> What to produce
Pick out the lines below with "pueden" and list them.

(Excerpts from a dataset)

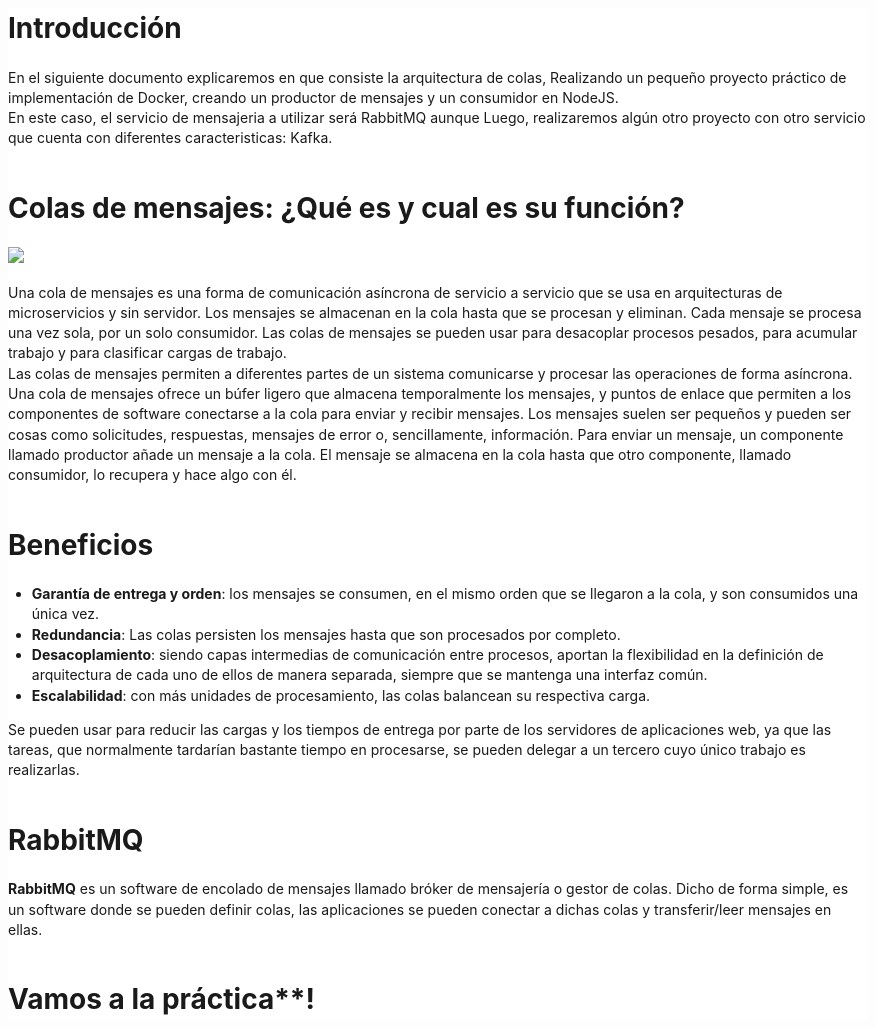 # Introducción

En el siguiente documento explicaremos en que consiste la arquitectura de colas, Realizando un pequeño proyecto práctico de implementación de Docker, creando un productor de mensajes y un consumidor en NodeJS.  
En este caso, el servicio de mensajeria a utilizar será RabbitMQ aunque Luego, realizaremos algún otro proyecto con otro servicio que cuenta con diferentes caracteristicas: Kafka.

# Colas de mensajes: ¿Qué es y cual es su función?

![](https://julianbermolen.com/wp-content/uploads/2021/12/workflow-rabbitmq.png)

Una cola de mensajes es una forma de comunicación asíncrona de servicio a servicio que se usa en arquitecturas de microservicios y sin servidor. Los mensajes se almacenan en la cola hasta que se procesan y eliminan. Cada mensaje se procesa una vez sola, por un solo consumidor. Las colas de mensajes se pueden usar para desacoplar procesos pesados, para acumular trabajo y para clasificar cargas de trabajo.  
Las colas de mensajes permiten a diferentes partes de un sistema comunicarse y procesar las operaciones de forma asíncrona. Una cola de mensajes ofrece un búfer ligero que almacena temporalmente los mensajes, y puntos de enlace que permiten a los componentes de software conectarse a la cola para enviar y recibir mensajes. Los mensajes suelen ser pequeños y pueden ser cosas como solicitudes, respuestas, mensajes de error o, sencillamente, información. Para enviar un mensaje, un componente llamado productor añade un mensaje a la cola. El mensaje se almacena en la cola hasta que otro componente, llamado consumidor, lo recupera y hace algo con él.

# Beneficios

-   **Garantía de entrega y orden**: los mensajes se consumen, en el mismo orden que se llegaron a la cola, y son consumidos una única vez.
-   **Redundancia**: Las colas persisten los mensajes hasta que son procesados por completo.
-   **Desacoplamiento**: siendo capas intermedias de comunicación entre procesos, aportan la flexibilidad en la definición de arquitectura de cada uno de ellos de manera separada, siempre que se mantenga una interfaz común.
-   **Escalabilidad**: con más unidades de procesamiento, las colas balancean su respectiva carga.

Se pueden usar para reducir las cargas y los tiempos de entrega por parte de los servidores de aplicaciones web, ya que las tareas, que normalmente tardarían bastante tiempo en procesarse, se pueden delegar a un tercero cuyo único trabajo es realizarlas.

# RabbitMQ 

**RabbitMQ** es un software de encolado de mensajes llamado bróker de mensajería o gestor de colas. Dicho de forma simple, es un software donde se pueden definir colas, las aplicaciones se pueden conectar a dichas colas y transferir/leer mensajes en ellas.

# Vamos a la práctica**!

> Written response
Una cola de mensajes es una forma de comunicación asíncrona de servicio a servicio que se usa en arquitecturas de microservicios y sin servidor. Los mensajes se almacenan en la cola hasta que se procesan y eliminan. Cada mensaje se procesa una vez sola, por un solo consumidor. Las colas de mensajes se pueden usar para desacoplar procesos pesados, para acumular trabajo y para clasificar cargas de trabajo.  
Las colas de mensajes permiten a diferentes partes de un sistema comunicarse y procesar las operaciones de forma asíncrona. Una cola de mensajes ofrece un búfer ligero que almacena temporalmente los mensajes, y puntos de enlace que permiten a los componentes de software conectarse a la cola para enviar y recibir mensajes. Los mensajes suelen ser pequeños y pueden ser cosas como solicitudes, respuestas, mensajes de error o, sencillamente, información. Para enviar un mensaje, un componente llamado productor añade un mensaje a la cola. El mensaje se almacena en la cola hasta que otro componente, llamado consumidor, lo recupera y hace algo con él.
Se pueden usar para reducir las cargas y los tiempos de entrega por parte de los servidores de aplicaciones web, ya que las tareas, que normalmente tardarían bastante tiempo en procesarse, se pueden delegar a un tercero cuyo único trabajo es realizarlas.
**RabbitMQ** es un software de encolado de mensajes llamado bróker de mensajería o gestor de colas. Dicho de forma simple, es un software donde se pueden definir colas, las aplicaciones se pueden conectar a dichas colas y transferir/leer mensajes en ellas.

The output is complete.